2. Update app.py for Authentication:

# app.py (Authenticated Example - Snippets)
import os
# ... other imports ...
from mcpengine import MCPEngine, Context, GoogleIdpConfig # Or other IdpConfig

# ... db_connection_manager ...

# Configure IDP - using Google as an example
# Assumes GOOGLE_CLIENT_ID is set as an environment variable
google_config = GoogleIdpConfig(
   client_id=os.environ.get("GOOGLE_CLIENT_ID")
   # issuer can often be inferred, or set explicitly
)

# Initialize engine with lifespan and IDP config
engine = MCPEngine(
    lifespan=db_connection_manager,
    idp_config=google_config
)

# Secure the log_event tool
@engine.auth() # Add this decorator
@engine.tool()
def log_event(event_name: str, ctx: Context) -> str:
    """Logs an event with the given name to the database. Requires authentication."""
    # Access authenticated user info if needed: user_email = ctx.user.email
    user_email = ctx.user.email if ctx.user else "unknown"
    print(f"Authenticated user: {user_email}")
    try:
        # ... (database logic remains the same) ...
         return f"Event '{event_name}' logged successfully by {user_email}."
    except Exception as e:
        # ... error handling ...
        return f"Error logging event for {user_email}: {e}"
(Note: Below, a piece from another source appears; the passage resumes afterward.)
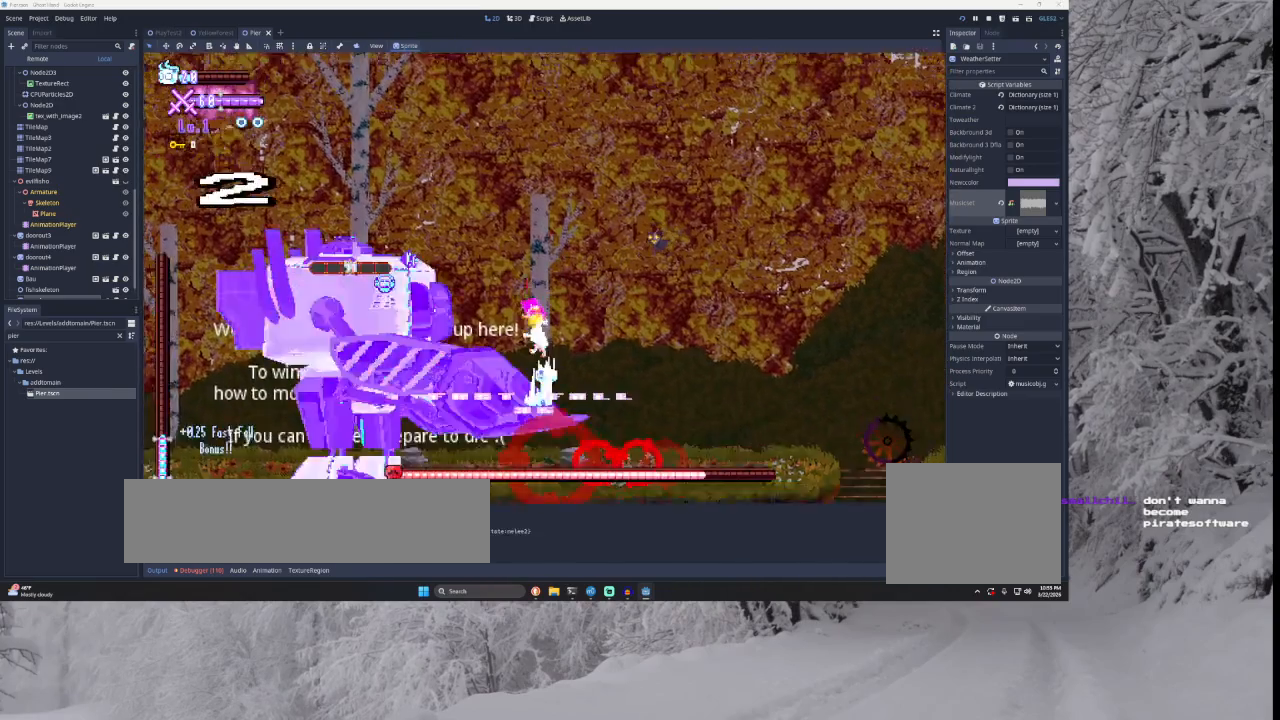
{"buttons": [], "left_stick": "down", "right_stick": "down", "events": [[67, "right_stick", "center"], [133, "left_stick", "center"], [467, "right_stick", "down"], [500, "left_stick", "down"]]}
# get_latest_events can remain unauthenticated or be secured too
@engine.tool()
def get_latest_events(limit: int = 5, ctx: Context) -> list[str]:
   # ... (logic remains the same) ...


# Get the Lambda handler
handler = engine.get_lambda_handler()

Key Changes:

  • Imported GoogleIdpConfig (or the appropriate one for your provider).
  • Instantiated MCPEngine with the idp_config argument.
  • Added the @engine.auth() decorator above @engine.tool() for the function(s) requiring authentication. MCPEngine will automatically reject requests without a valid JWT token verified against the IDP's public keys.
  • Authenticated user information (from the JWT claims) is available via ctx.user.

3. Deployment:

  • Pass the necessary environment variables for authentication (e.g., GOOGLE_CLIENT_ID) to your Lambda function.
  • Rebuild/push the image and update the Lambda function.

Connecting an LLM Client

Once your MCP server is deployed on Lambda with a Function URL, you can connect compatible clients. Using mcpengine proxy is a convenient way to bridge clients like Claude:

mcpengine proxy <your-chosen-service-name> <your-lambda-function-url> --mode http --claude

If using authentication:

mcpengine proxy <your-chosen-service-name> <your-lambda-function-url> \
  --mode http \
  --claude \
  --client-id <your-google-client-id> \
  --client-secret <your-google-client-secret> # Needed for token acquisition flow

This command runs a local proxy that Claude connects to. The proxy then forwards requests over HTTP to your Lambda Function URL, handling the authentication flow if configured. The LLM can now discover and invoke your serverless tools.

Conclusion

Deploying MCP servers on AWS Lambda unlocks incredible scalability and operational efficiency for extending LLM capabilities. Traditional MCP implementations often struggle in stateless environments, but MCPEngine provides a robust, open-source solution. By supporting streamable HTTP, offering context management via lifespan, and integrating seamlessly with OIDC for authentication, MCPEngine makes serverless MCP not just possible, but practical for production use cases. Whether building simple stateless tools or complex, stateful, authenticated applications, MCPEngine combined with AWS Lambda offers a powerful platform for the next generation of AI-powered interactions.